## Dataset extract
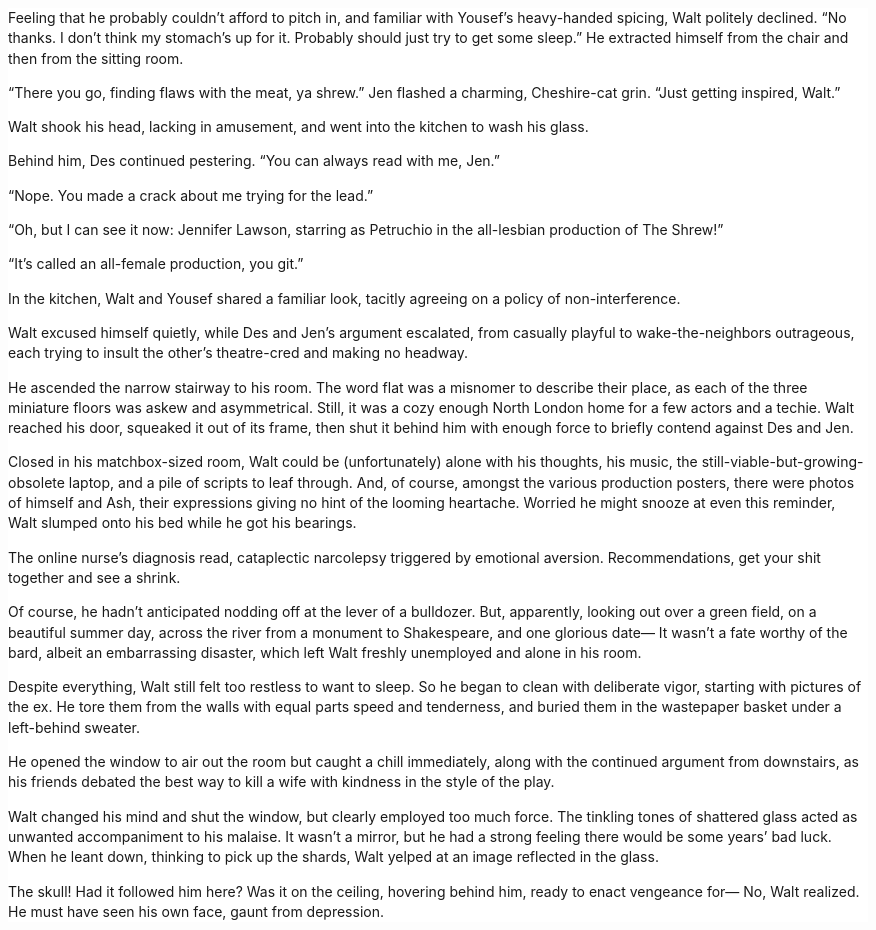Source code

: Feeling that he probably couldn’t afford to pitch in, and familiar with Yousef’s heavy-handed spicing, Walt politely declined. “No thanks. I don’t think my stomach’s up for it. Probably should just try to get some sleep.” He extracted himself from the chair and then from the sitting room.

“There you go, finding flaws with the meat, ya shrew.” Jen flashed a charming, Cheshire-cat grin. “Just getting inspired, Walt.”

Walt shook his head, lacking in amusement, and went into the kitchen to wash his glass. 

Behind him, Des continued pestering. “You can always read with me, Jen.”

“Nope. You made a crack about me trying for the lead.”

“Oh, but I can see it now: Jennifer Lawson, starring as Petruchio in the all-lesbian production of The Shrew!”

“It’s called an all-female production, you git.”

In the kitchen, Walt and Yousef shared a familiar look, tacitly agreeing on a policy of non-interference.

Walt excused himself quietly, while Des and Jen’s argument escalated, from casually playful to wake-the-neighbors outrageous, each trying to insult the other’s theatre-cred and making no headway.

He ascended the narrow stairway to his room. The word flat was a misnomer to describe their place, as each of the three miniature floors was askew and asymmetrical. Still, it was a cozy enough North London home for a few actors and a techie. Walt reached his door, squeaked it out of its frame, then shut it behind him with enough force to briefly contend against Des and Jen.

Closed in his matchbox-sized room, Walt could be (unfortunately) alone with his thoughts, his music, the still-viable-but-growing-obsolete laptop, and a pile of scripts to leaf through. And, of course, amongst the various production posters, there were photos of himself and Ash, their expressions giving no hint of the looming heartache. Worried he might snooze at even this reminder, Walt slumped onto his bed while he got his bearings.

The online nurse’s diagnosis read, cataplectic narcolepsy triggered by emotional aversion. Recommendations, get your shit together and see a shrink.

Of course, he hadn’t anticipated nodding off at the lever of a bulldozer. But, apparently, looking out over a green field, on a beautiful summer day, across the river from a monument to Shakespeare, and one glorious date— It wasn’t a fate worthy of the bard, albeit an embarrassing disaster, which left Walt freshly unemployed and alone in his room.

Despite everything, Walt still felt too restless to want to sleep. So he began to clean with deliberate vigor, starting with pictures of the ex. He tore them from the walls with equal parts speed and tenderness, and buried them in the wastepaper basket under a left-behind sweater. 

He opened the window to air out the room but caught a chill immediately, along with the continued argument from downstairs, as his friends debated the best way to kill a wife with kindness in the style of the play. 

Walt changed his mind and shut the window, but clearly employed too much force. The tinkling tones of shattered glass acted as unwanted accompaniment to his malaise. It wasn’t a mirror, but he had a strong feeling there would be some years’ bad luck. When he leant down, thinking to pick up the shards, Walt yelped at an image reflected in the glass.

The skull! Had it followed him here? Was it on the ceiling, hovering behind him, ready to enact vengeance for— No, Walt realized. He must have seen his own face, gaunt from depression.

## Action item
Transcribe the data above line for line, leaving out the pictures.

## Exercise result
Source code

: Feeling that he probably couldn’t afford to pitch in, and familiar with Yousef’s heavy-handed spicing, Walt politely declined. “No thanks. I don’t think my stomach’s up for it. Probably should just try to get some sleep.” He extracted himself from the chair and then from the sitting room.

“There you go, finding flaws with the meat, ya shrew.” Jen flashed a charming, Cheshire-cat grin. “Just getting inspired, Walt.”

Walt shook his head, lacking in amusement, and went into the kitchen to wash his glass. 

Behind him, Des continued pestering. “You can always read with me, Jen.”

“Nope. You made a crack about me trying for the lead.”

“Oh, but I can see it now: Jennifer Lawson, starring as Petruchio in the all-lesbian production of The Shrew!”

“It’s called an all-female production, you git.”

In the kitchen, Walt and Yousef shared a familiar look, tacitly agreeing on a policy of non-interference.

Walt excused himself quietly, while Des and Jen’s argument escalated, from casually playful to wake-the-neighbors outrageous, each trying to insult the other’s theatre-cred and making no headway.

He ascended the narrow stairway to his room. The word flat was a misnomer to describe their place, as each of the three miniature floors was askew and asymmetrical. Still, it was a cozy enough North London home for a few actors and a techie. Walt reached his door, squeaked it out of its frame, then shut it behind him with enough force to briefly contend against Des and Jen.

Closed in his matchbox-sized room, Walt could be (unfortunately) alone with his thoughts, his music, the still-viable-but-growing-obsolete laptop, and a pile of scripts to leaf through. And, of course, amongst the various production posters, there were photos of himself and Ash, their expressions giving no hint of the looming heartache. Worried he might snooze at even this reminder, Walt slumped onto his bed while he got his bearings.

The online nurse’s diagnosis read, cataplectic narcolepsy triggered by emotional aversion. Recommendations, get your shit together and see a shrink.

Of course, he hadn’t anticipated nodding off at the lever of a bulldozer. But, apparently, looking out over a green field, on a beautiful summer day, across the river from a monument to Shakespeare, and one glorious date— It wasn’t a fate worthy of the bard, albeit an embarrassing disaster, which left Walt freshly unemployed and alone in his room.

Despite everything, Walt still felt too restless to want to sleep. So he began to clean with deliberate vigor, starting with pictures of the ex. He tore them from the walls with equal parts speed and tenderness, and buried them in the wastepaper basket under a left-behind sweater. 

He opened the window to air out the room but caught a chill immediately, along with the continued argument from downstairs, as his friends debated the best way to kill a wife with kindness in the style of the play. 

Walt changed his mind and shut the window, but clearly employed too much force. The tinkling tones of shattered glass acted as unwanted accompaniment to his malaise. It wasn’t a mirror, but he had a strong feeling there would be some years’ bad luck. When he leant down, thinking to pick up the shards, Walt yelped at an image reflected in the glass.

The skull! Had it followed him here? Was it on the ceiling, hovering behind him, ready to enact vengeance for— No, Walt realized. He must have seen his own face, gaunt from depression.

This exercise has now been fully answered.